Notable events in the history of human space exploration:    

-- Oct. 4, 1957: First artificial satellite, Sputnik I, is launched by Soviet Union.  

-- April 12, 1961: Soviet cosmonaut Yuri Gagarin completes the first manned space flight, orbiting the Earth in 108 minutes.

-- May 5, 1961: U.S. launches first American astronaut, Alan Shepard Jr., into space, on a 15-minute, 22-second suborbital flight.    

-- May 25, 1961: President Kennedy declares the American space objective to put a man on the moon and return him safely by the end of the decade.  

-- Feb. 20, 1962: John Glenn becomes first American to orbit Earth, completing three orbits.    

-- June 16-19, 1963: Cosmonaut Valentina Tereshkova, the first woman in space, completes 48 orbits.  

-- March 18, 1965: Cosmonaut Aleksei Leonov takes man's first space walk.  

-- Jan. 27, 1967: Astronauts Gus Grissom, Edward White and Roger Chaffee die when a fire sweeps the Apollo I command module during a ground test at Kennedy Space Center.

-- April 24, 1967: Cosmonaut Vladimir Komarov is killed when his Soyuz I spacecraft crashes on return to Earth.

-- Dec. 21, 1968: First manned spacecraft to orbit moon, Apollo 8, comes within 70 miles of lunar surface.  
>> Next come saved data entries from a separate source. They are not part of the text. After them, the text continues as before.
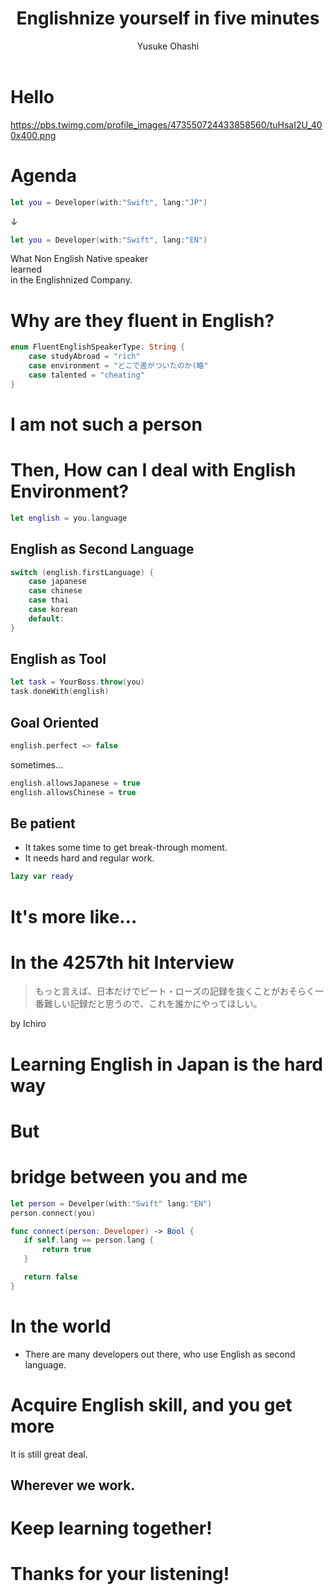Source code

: #+TITLE: Englishnize yourself in five minutes
#+AUTHOR: Yusuke Ohashi
#+EMAIL: Rakuten, Inc.
#+REVEAL_THEME: blood
#+REVEAL_ROOT: https://cdnjs.cloudflare.com/ajax/libs/reveal.js/3.3.0/
#+REVEAL_TRANS: linear
#+REVEAL_PLUGINS: (highlight)
#+REVEAL_EXTRA_CSS: ../css/modification.css
#+OPTIONS: toc:nil
#+OPTIONS: num:nil
#+OPTIONS: \n:t

* Hello

[[http://jp.rakuten-static.com/1/bu/corp/global/im/news/rakuten-logo-global.jpg]]

#+attr_html: :width 280px
https://pbs.twimg.com/profile_images/473550724433858560/tuHsaI2U_400x400.png

* Agenda

#+BEGIN_SRC swift
let you = Developer(with:"Swift", lang:"JP")
#+END_SRC

↓
#+BEGIN_SRC swift
let you = Developer(with:"Swift", lang:"EN")
#+END_SRC

#+REVEAL: split
What Non English Native speaker
learned
in the Englishnized Company.

* Why are they fluent in English?

#+BEGIN_SRC swift
enum FluentEnglishSpeakerType: String {
    case studyAbroad = "rich"
    case environment = "どこで差がついたのか(略"
    case talented = "cheating"
}
#+END_SRC

* I am not such a person

* Then, How can I deal with English Environment?

#+BEGIN_SRC swift
let english = you.language
#+END_SRC

** English as Second Language

#+BEGIN_SRC swift
switch (english.firstLanguage) {
    case japanese
    case chinese
    case thai
    case korean
    default:
}
#+END_SRC

** English as Tool

#+BEGIN_SRC swift
let task = YourBoss.throw(you)
task.doneWith(english)
#+END_SRC

** Goal Oriented

#+BEGIN_SRC swift
english.perfect => false
#+END_SRC

sometimes...

#+BEGIN_SRC swift
english.allowsJapanese = true
english.allowsChinese = true
#+END_SRC

** Be patient

- It takes some time to get break-through moment.
- It needs hard and regular work.

#+REVEAL: split

#+BEGIN_SRC swift
lazy var ready
#+END_SRC

* It's more like...
* In the 4257th hit Interview

#+BEGIN_QUOTE
もっと言えば、日本だけでピート・ローズの記録を抜くことがおそらく一番難しい記録だと思うので、これを誰かにやってほしい。
#+END_QUOTE

by Ichiro

* Learning English in Japan is the hard way
* But
* bridge between you and me

#+BEGIN_SRC swift
let person = Develper(with:"Swift" lang:"EN")
person.connect(you)

func connect(person: Developer) -> Bool {
   if self.lang == person.lang {
       return true
   }

   return false
}
#+END_SRC

* In the world

- There are many developers out there, who use English as second language.

* Acquire English skill, and you get more

It is still great deal.

** Wherever we work.

* Keep learning together!

* Thanks for your listening!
-- July 20, 1969: Man walks on the moon. Neil Armstrong and Edwin "Buzz" Aldrin of Apollo XI spend 21 1/2 hours on the moon, 2 1/2 of those outside the capsule.

  -- June 29, 1971: Three cosmonauts, Georgy Dobrovolsky, Vladislav Volkov and Viktor Patsayev, die during re-entry of their Soyuz 11 spacecraft. A government commission disclosed that the three died 30 minutes before landing because a faulty valve depressurized the spacecraft.

-- Dec. 7-19, 1972: Apollo 17 mission that includes the longest and last stay of man on the moon -- 74 hours, 59 minutes -- by astronauts Eugene Cernan and Harrison Schmitt.

-- May 14, 1973: Skylab I, first U.S. orbiting laboratory, launched.  

-- July 17-19, 1975: U.S. astronauts and Soviet cosmonauts participate in Apollo-Soyuz Test Project, docking together in space for two days.

  -- April 12, 1981: Shuttle Columbia becomes first winged spaceship to orbit Earth and return to airport landing.  

-- June 18, 1983: Sally Ride becomes first American woman in space.  

-- Feb. 7, 1984: Astronaut Bruce McCandless performs man's first untethered spacewalk with a Manned Maneuvering Unit off the Challenger space shuttle.  

-- Jan. 28, 1986: Challenger shuttle explodes 73 seconds after launch, killing its crew of seven.  

  -- Nov. 15, 1988: Soviets launch their first space shuttle. The 3-hour 20-minute flight of the shuttle Buran is unmanned.  

-- Dec. 21, 1988: Cosmonauts Vladimir Titov and Musa Manarov return to Earth from Soviet space station Mir after man's longest space flight -- 365 days, 22 hours, 39 minutes.

  -- March 14, 1995: Norman Thagard becomes first American to be launched on a Russian rocket. Two days later, he becomes first American to visit the Russian space station Mir.

  -- June 29, 1995: Atlantis docks with Mir in first shuttle-station hookup.  

-- Sept. 26, 1996: Shannon Lucid returns to Earth after 188-day Mir mission, a U.S. space endurance record and a world record for women.  

-- Oct. 29, 1998: Glenn, now 77, returns to space aboard shuttle Discovery, becoming the oldest person ever to fly in space.  

-- May 29, 1999: Discovery becomes first shuttle to dock with the international space station, a multinational, permanent, orbiting research laboratory.

  -- Nov. 2, 2000: An American and Russian crew begins living aboard the international space station.  

-- Feb. 1, 2003: Shuttle Columbia breaks apart over Texas, 16 minutes before it was supposed to land in Florida.  

-- July 21, 2011: Final space shuttle mission ends when Atlantis arrives at Kennedy Space Center.